* **What this exercise asks**
**A.** In the Clocktower complex text, reproduce the passage from "6. School of" up to and including "group of buildings." word for word.
**B.** Name the four streets that the Clocktower complex text gives as the north, south, east and west boundaries of the two city blocks.
**C.** According to the Clocktower complex text, who won the architectural competition?

Map of the Clocktower complex
1. Registry/Clocktower building

2. Geology Block

3. Professorial Houses (2)

4. Staff Club

5. Marama Hall

6. School of Mines / Archway building

7. Allen Hall Theatre

8. Home Science

9. St David Street footbridge

10. Union Street bridge

Chequered streets are pedestrian only.

The University of Otago Clocktower complex is a group of architecturally and historically significant buildings in the centre of the University of Otago campus. Founded in Dunedin, New Zealand, in 1869, the University of Otago was the expression of the province's Scottish founders' commitment to higher education. They were also the inheritors of a strong architectural tradition and gritty determination. Defending the decision to build in expensive materials in an elaborate historicising manner, the chancellor, Donald Stuart, said "the Council had some old-world notions and liked to have a university with some architectural style". This attitude persisted for over 50 years and resulted in an impressive group of buildings.

==Building history==
The university was originally housed in William Mason’s post office in what is now the Exchange area of the central city. It was decided the building and the location was unsuitable and the university managed to acquire the site then housing the Botanic Gardens in North Dunedin beside the Water of Leith.

This was two of the city blocks surveyed by Charles Kettle bounded by St David Street in the north, Albany Street to the south, Leith Street to the east, and Castle Street on the west side. It was bisected west to east by Union Street. The Water of Leith traversed it from the north running along its Castle Street margin though turning to flow eastward beyond the Union Street crossing. Architectural opinion of the day favored the site now occupied by Otago Boys' High School. The university authorities were under the misapprehension that the city had given up the stretch of Union Street bisecting the site.

An architectural competition was held and was won by Maxwell Bury (1825–1912). His plans to build in brick in the Classical style were changed to build in the Gothic style in stone. His conception was of two parallel ranges running north and south in the more northerly of the two city blocks. One range with a clock tower would face west across the Leith to Castle Street. (University of Otago Clocktower Building.) The other behind it, now called the Geology Block, would run close along the eastern Leith Street boundary. There would be four professorial houses in two semidetached blocks, in brick in the Queen Anne Style, immediately to the north, facing St David Street.

* **Figure understanding tasks**

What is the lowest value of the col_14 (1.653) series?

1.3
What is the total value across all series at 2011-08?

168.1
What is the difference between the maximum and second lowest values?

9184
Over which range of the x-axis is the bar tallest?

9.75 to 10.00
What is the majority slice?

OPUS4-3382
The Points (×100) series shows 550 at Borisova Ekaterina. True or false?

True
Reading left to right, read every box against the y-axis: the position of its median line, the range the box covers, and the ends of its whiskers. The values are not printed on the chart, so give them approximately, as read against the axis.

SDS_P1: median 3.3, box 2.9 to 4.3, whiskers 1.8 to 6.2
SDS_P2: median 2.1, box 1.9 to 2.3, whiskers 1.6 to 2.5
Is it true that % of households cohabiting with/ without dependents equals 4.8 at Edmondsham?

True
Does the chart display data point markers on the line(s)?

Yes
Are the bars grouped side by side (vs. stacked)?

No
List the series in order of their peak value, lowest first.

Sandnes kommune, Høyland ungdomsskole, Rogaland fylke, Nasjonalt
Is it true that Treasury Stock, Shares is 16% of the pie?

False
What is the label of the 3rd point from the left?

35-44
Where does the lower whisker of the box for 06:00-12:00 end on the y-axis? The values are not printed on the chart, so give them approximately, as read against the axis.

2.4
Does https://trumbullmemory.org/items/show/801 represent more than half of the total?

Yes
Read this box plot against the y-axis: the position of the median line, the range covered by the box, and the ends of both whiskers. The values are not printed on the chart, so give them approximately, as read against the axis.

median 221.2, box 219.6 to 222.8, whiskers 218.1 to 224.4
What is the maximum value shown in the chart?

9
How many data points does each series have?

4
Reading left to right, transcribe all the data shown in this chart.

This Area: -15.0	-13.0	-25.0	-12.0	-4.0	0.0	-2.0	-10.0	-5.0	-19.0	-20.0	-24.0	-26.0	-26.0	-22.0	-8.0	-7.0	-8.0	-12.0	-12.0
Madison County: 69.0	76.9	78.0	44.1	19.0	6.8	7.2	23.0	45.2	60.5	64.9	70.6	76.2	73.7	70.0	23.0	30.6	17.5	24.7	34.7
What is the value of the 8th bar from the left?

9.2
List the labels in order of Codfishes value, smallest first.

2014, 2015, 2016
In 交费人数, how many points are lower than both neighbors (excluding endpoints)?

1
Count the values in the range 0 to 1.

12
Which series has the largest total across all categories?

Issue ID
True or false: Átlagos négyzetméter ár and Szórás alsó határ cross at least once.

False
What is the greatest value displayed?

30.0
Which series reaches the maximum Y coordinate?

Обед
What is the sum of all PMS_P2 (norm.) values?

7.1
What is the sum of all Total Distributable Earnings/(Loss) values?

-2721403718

* **Outputs for the tasks**
**A.**
6. School of Mines / Archway building

7. Allen Hall Theatre

8. Home Science

9. St David Street footbridge

10. Union Street bridge

Chequered streets are pedestrian only.

The University of Otago Clocktower complex is a group of architecturally and historically significant buildings in the centre of the University of Otago campus. Founded in Dunedin, New Zealand, in 1869, the University of Otago was the expression of the province's Scottish founders' commitment to higher education. They were also the inheritors of a strong architectural tradition and gritty determination. Defending the decision to build in expensive materials in an elaborate historicising manner, the chancellor, Donald Stuart, said "the Council had some old-world notions and liked to have a university with some architectural style". This attitude persisted for over 50 years and resulted in an impressive group of buildings.

**B.** St David Street, Albany Street, Leith Street, Castle Street

**C.** Maxwell Bury (1825–1912)